We arrived in the middle of the summer and we spent the months of July and August settling in the city. These were busy days and we did not have many opportunities to visit the country, but we hope to take some time next summer to travel. We did visit the north shore of Issyk-Kul, and I did a number of hikes and camping trips in the Ala-Archa National Park, but that’s about it.
How did you end up with the idea of '40 portraits in 40 days' challenge?
After arriving in Bishkek, I wanted to rapidly achieve a few objectives: acquire Kyrgyz content for my portfolio, build a network in the city, understand the market of professional photography here, fine tune my portrait photography skills, increase local visibility of my work, and build a local following on my social media accounts. Creating and posting the portrait of a person in Bishkek on a daily basis felt like the right approach for that.
My camera equipment arrived around mid September. Because I like to take photos outside using natural light, I thought of doing the project until the weather was too cold and trees would have lost most of their leaves. That meant I could shoot until early November, so I calculated 40 days between the time I could launch the project and autumn being too advanced to have favorable photography conditions.
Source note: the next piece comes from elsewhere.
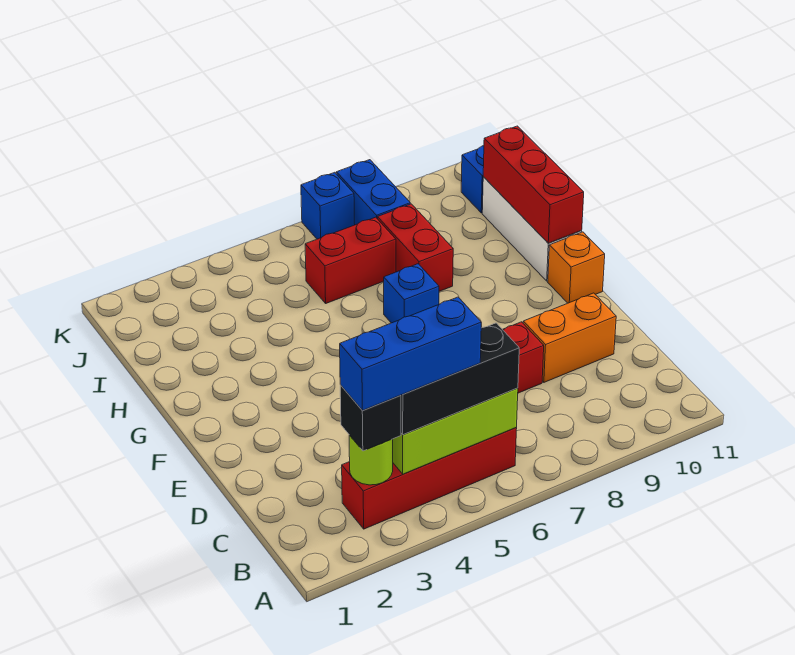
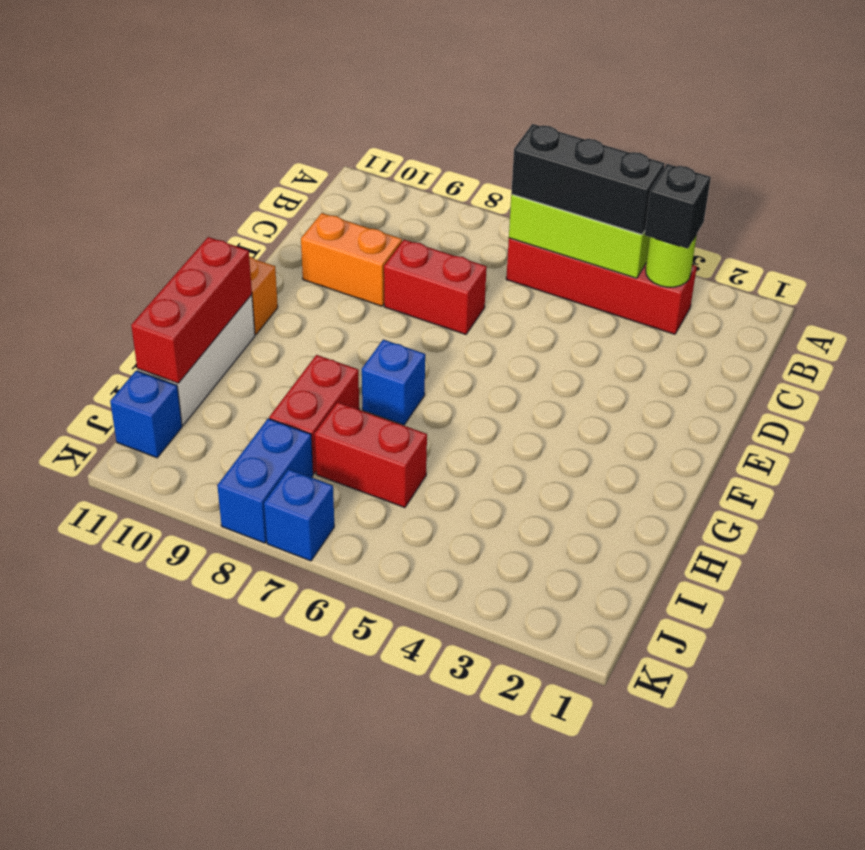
blue 1x3 brick [340,297,481,410] -> none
What are your plans for the nearest future?
I am continuously thinking about how best to market my skills in a way that would make professional photography a sustainable line of work in Kyrgyz Republic. There are a lot of talented photographers already working in the country and I just need to find my place here by offering something different. I am thinking of offering large organizations a suite of services that would include content creation, communication services, external relations support, digital storytelling / publication solutions, and social media account growth and management.
I am learning Russian and hope to be able to continue at a steady pace: every morning, I spend 2 or 3 hours studying the language. It is not easy, but it is slowly coming along.
I also hope to find some time to go through the thousands of photos I have created in Africa and put together a selection for a possible exhibit in Bishkek. Beyond selecting the photos, a lot of works and money goes into such project (only the cost of printing and framing is quite steep) but if all goes well sometime in the winter of 2017 I should be able to pull it off.
I also want to enjoy what the country has to offer as much as possible. I am a keen skier and snowboarder and I enjoy ski base riding or the wide range of back country options available just outside of Bishkek. I have joined a group of ice hockey players and we play twice a week – a great source of joy for the Canadian in me!